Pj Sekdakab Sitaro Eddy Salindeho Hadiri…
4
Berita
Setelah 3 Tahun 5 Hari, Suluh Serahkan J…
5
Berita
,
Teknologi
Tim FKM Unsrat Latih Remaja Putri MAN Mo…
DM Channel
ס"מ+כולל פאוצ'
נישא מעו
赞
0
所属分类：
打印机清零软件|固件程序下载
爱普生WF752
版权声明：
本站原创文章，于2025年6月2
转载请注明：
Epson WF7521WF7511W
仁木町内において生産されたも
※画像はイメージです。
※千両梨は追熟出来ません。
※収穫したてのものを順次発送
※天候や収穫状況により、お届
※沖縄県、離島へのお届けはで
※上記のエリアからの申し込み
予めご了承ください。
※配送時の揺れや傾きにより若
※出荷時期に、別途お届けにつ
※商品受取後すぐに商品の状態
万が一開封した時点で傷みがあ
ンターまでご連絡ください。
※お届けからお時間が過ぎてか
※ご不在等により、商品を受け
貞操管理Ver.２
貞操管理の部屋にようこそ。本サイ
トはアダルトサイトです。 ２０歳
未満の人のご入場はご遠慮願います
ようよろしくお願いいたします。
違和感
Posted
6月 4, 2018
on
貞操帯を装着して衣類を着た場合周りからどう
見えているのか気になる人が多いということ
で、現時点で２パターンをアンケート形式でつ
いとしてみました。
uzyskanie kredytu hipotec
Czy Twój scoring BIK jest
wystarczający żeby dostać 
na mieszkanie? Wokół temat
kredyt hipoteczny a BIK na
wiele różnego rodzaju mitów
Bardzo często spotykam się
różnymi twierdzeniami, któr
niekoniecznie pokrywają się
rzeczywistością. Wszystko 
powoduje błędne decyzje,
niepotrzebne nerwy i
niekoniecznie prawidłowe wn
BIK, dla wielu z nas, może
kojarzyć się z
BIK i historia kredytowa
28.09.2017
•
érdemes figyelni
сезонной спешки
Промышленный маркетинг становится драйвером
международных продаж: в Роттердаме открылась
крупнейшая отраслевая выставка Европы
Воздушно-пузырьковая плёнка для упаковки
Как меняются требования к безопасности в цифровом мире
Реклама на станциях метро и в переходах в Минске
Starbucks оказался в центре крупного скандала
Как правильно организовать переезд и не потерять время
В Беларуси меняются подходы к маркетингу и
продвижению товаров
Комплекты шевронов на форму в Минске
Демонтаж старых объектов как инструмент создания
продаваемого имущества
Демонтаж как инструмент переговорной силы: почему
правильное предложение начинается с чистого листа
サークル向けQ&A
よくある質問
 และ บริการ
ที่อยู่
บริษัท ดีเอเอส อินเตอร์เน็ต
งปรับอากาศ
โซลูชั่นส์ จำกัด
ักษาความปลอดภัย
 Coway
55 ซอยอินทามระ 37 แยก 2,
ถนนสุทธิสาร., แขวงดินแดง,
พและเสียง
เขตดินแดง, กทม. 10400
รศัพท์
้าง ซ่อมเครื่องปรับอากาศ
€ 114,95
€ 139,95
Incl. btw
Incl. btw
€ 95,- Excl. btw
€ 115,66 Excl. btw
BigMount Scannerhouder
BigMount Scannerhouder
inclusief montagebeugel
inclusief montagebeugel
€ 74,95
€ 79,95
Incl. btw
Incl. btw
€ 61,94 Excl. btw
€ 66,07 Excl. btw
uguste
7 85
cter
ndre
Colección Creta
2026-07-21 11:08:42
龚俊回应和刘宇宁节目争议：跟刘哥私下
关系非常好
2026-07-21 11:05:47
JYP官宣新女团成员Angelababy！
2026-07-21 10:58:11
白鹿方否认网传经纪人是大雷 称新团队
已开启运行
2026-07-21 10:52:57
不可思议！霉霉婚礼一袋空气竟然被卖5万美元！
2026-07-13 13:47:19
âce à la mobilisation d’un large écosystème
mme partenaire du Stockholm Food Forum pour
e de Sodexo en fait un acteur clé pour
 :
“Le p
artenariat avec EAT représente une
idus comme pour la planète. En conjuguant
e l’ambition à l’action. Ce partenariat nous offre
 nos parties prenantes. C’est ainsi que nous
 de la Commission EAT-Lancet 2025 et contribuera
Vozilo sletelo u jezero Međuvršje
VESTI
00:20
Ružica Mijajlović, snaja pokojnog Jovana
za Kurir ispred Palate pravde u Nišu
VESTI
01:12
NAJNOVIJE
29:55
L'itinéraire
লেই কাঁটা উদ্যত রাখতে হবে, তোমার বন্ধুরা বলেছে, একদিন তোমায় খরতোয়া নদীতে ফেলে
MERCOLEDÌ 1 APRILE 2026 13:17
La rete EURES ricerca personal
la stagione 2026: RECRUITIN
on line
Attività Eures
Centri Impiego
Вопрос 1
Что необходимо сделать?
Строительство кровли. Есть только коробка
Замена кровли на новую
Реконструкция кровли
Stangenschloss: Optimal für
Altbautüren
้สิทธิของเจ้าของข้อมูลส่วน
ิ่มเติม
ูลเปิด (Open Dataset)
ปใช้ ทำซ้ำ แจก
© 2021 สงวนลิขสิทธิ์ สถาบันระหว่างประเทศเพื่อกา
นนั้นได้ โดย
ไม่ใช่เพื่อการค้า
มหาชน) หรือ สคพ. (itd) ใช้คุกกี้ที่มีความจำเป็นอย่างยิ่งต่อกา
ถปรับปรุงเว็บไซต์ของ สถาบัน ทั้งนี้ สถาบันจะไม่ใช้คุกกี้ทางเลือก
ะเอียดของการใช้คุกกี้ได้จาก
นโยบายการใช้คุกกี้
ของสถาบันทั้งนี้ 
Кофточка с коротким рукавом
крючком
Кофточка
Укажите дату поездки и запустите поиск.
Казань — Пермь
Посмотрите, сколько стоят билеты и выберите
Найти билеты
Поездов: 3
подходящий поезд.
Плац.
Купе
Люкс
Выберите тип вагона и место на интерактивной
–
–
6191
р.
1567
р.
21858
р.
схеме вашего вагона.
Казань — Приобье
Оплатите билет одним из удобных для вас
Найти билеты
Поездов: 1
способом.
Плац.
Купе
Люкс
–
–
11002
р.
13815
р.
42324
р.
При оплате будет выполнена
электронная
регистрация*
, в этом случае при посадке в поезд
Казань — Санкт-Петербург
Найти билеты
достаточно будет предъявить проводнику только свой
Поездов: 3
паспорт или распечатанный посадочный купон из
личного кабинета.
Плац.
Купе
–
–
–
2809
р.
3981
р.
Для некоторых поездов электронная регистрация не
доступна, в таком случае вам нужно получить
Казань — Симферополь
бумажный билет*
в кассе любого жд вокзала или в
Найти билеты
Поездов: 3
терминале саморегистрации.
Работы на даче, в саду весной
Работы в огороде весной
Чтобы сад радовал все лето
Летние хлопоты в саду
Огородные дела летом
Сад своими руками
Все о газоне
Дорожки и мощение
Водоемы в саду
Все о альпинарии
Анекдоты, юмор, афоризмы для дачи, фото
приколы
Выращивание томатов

···

• _About this task_
Filter the listing above down to the lines that contain the word "Казань".

• _Answer box_
Казань — Пермь
Казань — Приобье
Казань — Санкт-Петербург
Казань — Симферополь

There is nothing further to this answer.